All around the city of Zurich there are bike counting stations. They count the number of bikes in each direction at their location. We can get these counts for each 15minute period of the last few years.
In this notebook we will look at how the total number of cyclists varies across the year and what the distribution of cyclists looks like on an average day.
Let's use data from 2015.
To get started we import a few libraries that we will need later:
This is a jupyter notebook, where you can have text "cells" (like this text here) and code "cells" i.e. boxes where you can write python code to be executed (like the one below). For a short introduction to python and jupyter read the quick start guide.
Shift + Enter
%matplotlib inline import matplotlib.pyplot as plt import pandas as pd from utils import get_velo_data
Fetch the data from the city of Zurich server and load it into a pandas dataframe. We can think of a pandas dataframe as an Excel spreadsheet that can be manipulated by programming instead of clicking buttons.
There are two things we need to know in order to load the data:
The bike counters are specified with their own special naming system. This means their names are things like "ECO09113499" or "U15G3104442". Not exactly human friendly. It makes sense though as the counters themselves have been in use for many years during which they might have been moved from one location to another. We will focus on a counter that has been placed at Mythenquai for a long time. It is named: "ECO09113499". To find out what counters at other locations are called visit: XXX and check when they were located where.
Now that we know the name of the counter and the time period, let's finally load the data (if it looks like nothing is happening it is because this can take a while to fetch the data).
mythenquai = get_velo_data('ECO09113499', year=2015)
To see what our data looks like we can examine the first five rows of it using:
You can probably see why it makes sense to think of dataframes as excel spreadsheets. They both have rows and columns. In this dataset each row is one 15minute period. The columns "Velo_in" and "Velo_out" are the number of bikes that went in each direction.

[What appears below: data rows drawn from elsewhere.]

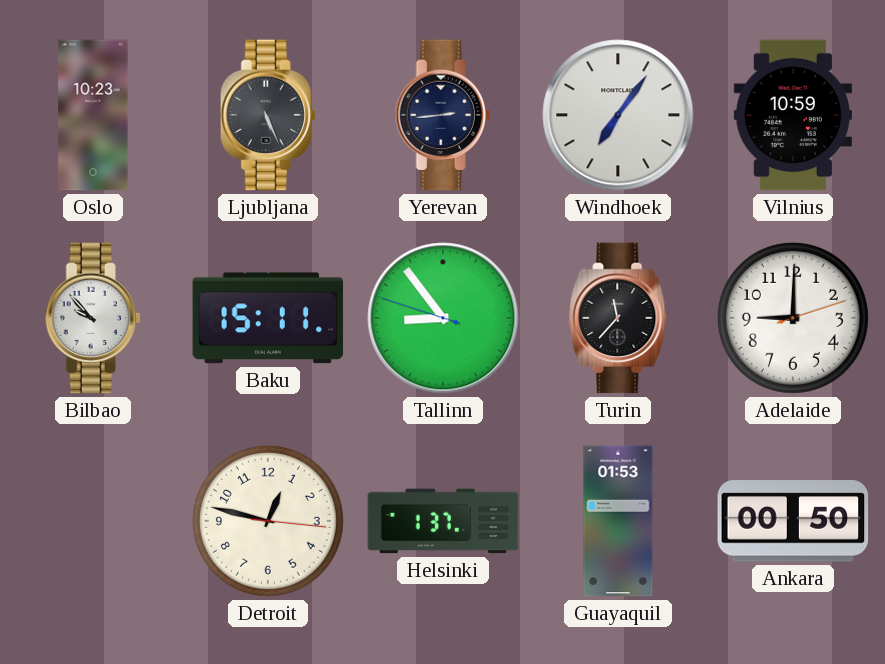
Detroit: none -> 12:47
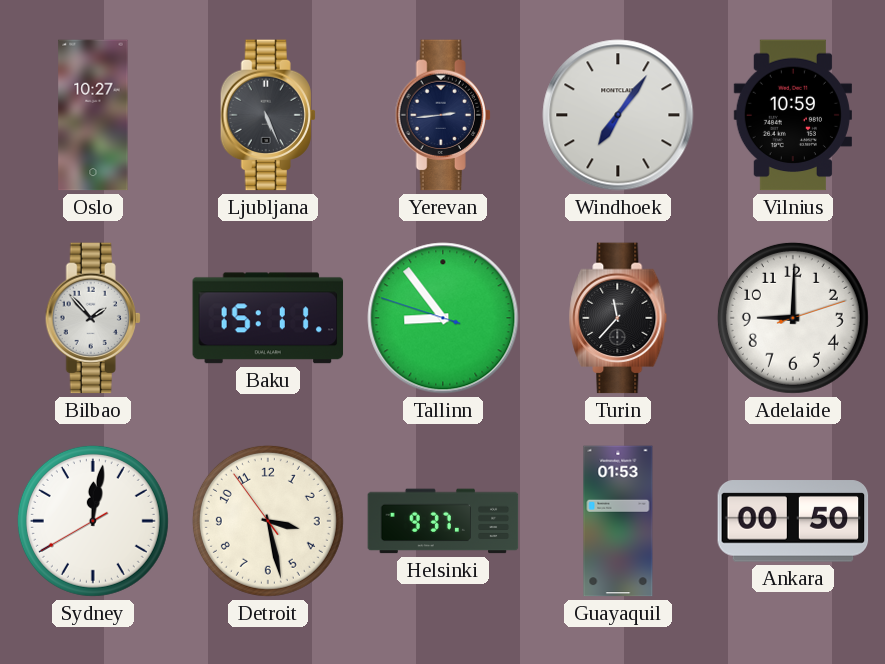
Oslo: 10:23 -> 10:27
Bilbao: 9:53 -> 1:53
Sydney: none -> 12:01
Detroit: 12:47 -> 3:27
Helsinki: 1:37 -> 9:37
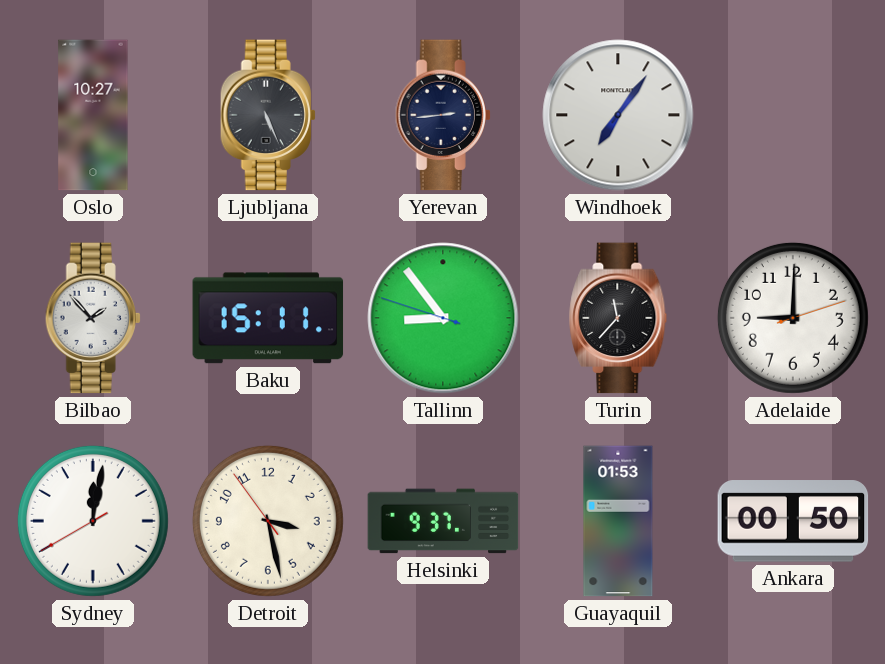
Vilnius: 10:59 -> none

For this particular counter "Velo_in" counts how many bikes are going north, or towards the city center of Zurich. "Velo_out" counts the bikes going south. The column "Total" shows the sum of the two other columns.
To make it a bit easier to think about our data let's rename the first two columns to: "North" and "South":
# rename for easier plotting mythenquai.columns = ["North", "South", "Total"] mythenquai.head(5)
Now that we have the data, let's find out when people cycle past Mythenquai!
To get started let's look at the total number of bikes that go north and south each week. As our data gives the number of bikes counted in each 15m period we need to sum those in the same week to get the total count for a day. In pandas you can do this with the
resample function which combines entries according to the rule you specify as the argument. For weekly use 'W', for daily use 'D', and for hourly use 'H', etc. Once that is done, plotting is easy: we call the
plot function of the dataframe.
weekly = mythenquai.resample('W').sum()
Can you modify the example above from showing results per Week to instead showing the number of cyclists per Day?
# what needs to be on the right of the eqaul sign on the next line? # check the weekly example above for inspiration daily = daily.plot();
We can see that the total number of cyclists increases over the months, presumably as the weather gets better. Then after some time in September it drops back down as autumn approaches. There seems to be a pattern of a week with more cyclists followed by a low one which repeats. It would be interesting to look at what causes this.
As an exercise let's make the same plot but showing aggregates for each month instead of each week:
mythenquai.resample('M').sum().plot() plt.title("Total cyclists per month 2016");
A further question that is interesting is: do people commute to work (and when) or do they only cycle for fun? One way to look at this is to calculate the average number of cyclists per hour of the day. If people commute to work we should see a spike early in the morning and in the afternoon. Corresponding to people going to work and returning home. If they only cycle for fun, the distribution would probably be smoother.
To do this we compute the number of cyclists per hour, just as we did before. Then we group each hour together by averaging them. This means the hour from 8am - 9am of every day of the year get's averegaged together and then plotted:
hourly = mythenquai.resample('H').sum() hourly.groupby(hourly.index.time).mean().plot();
As we suspected there is a big bump of people going North (blue) in the morning and a smaller bump of people going South (orange) around five in the afternoon. However there is also a significant number of people cycling at the hours inbetween. How can we learn more about that trend across the day?
The pattern made by the commuters should only exist for working days. If we split up working days (Monday to Friday) and the weekend (Saturday and Sunday) we might learn something more.
The first step to check this idea is to select only measurements that were taken on a Saturday or Sunday. We can do that using the following bit of code:
import numpy as np weekend = mythenquai[np.logical_or(mythenquai.index.weekday_name == 'Saturday', mythenquai.index.weekday_name == 'Sunday')] # select five random entries, if you check the dates in a calendar you will see they # are all on the weekend weekend.sample(5)
Next we sum the counts within the same hour of the day, and then we average. Just as before.
weekend = weekend.resample('H').sum() weekend.groupby(weekend.index.time).mean().plot();
Based on the weekend example, can you show what the distribution of cyclists looks like during the working week?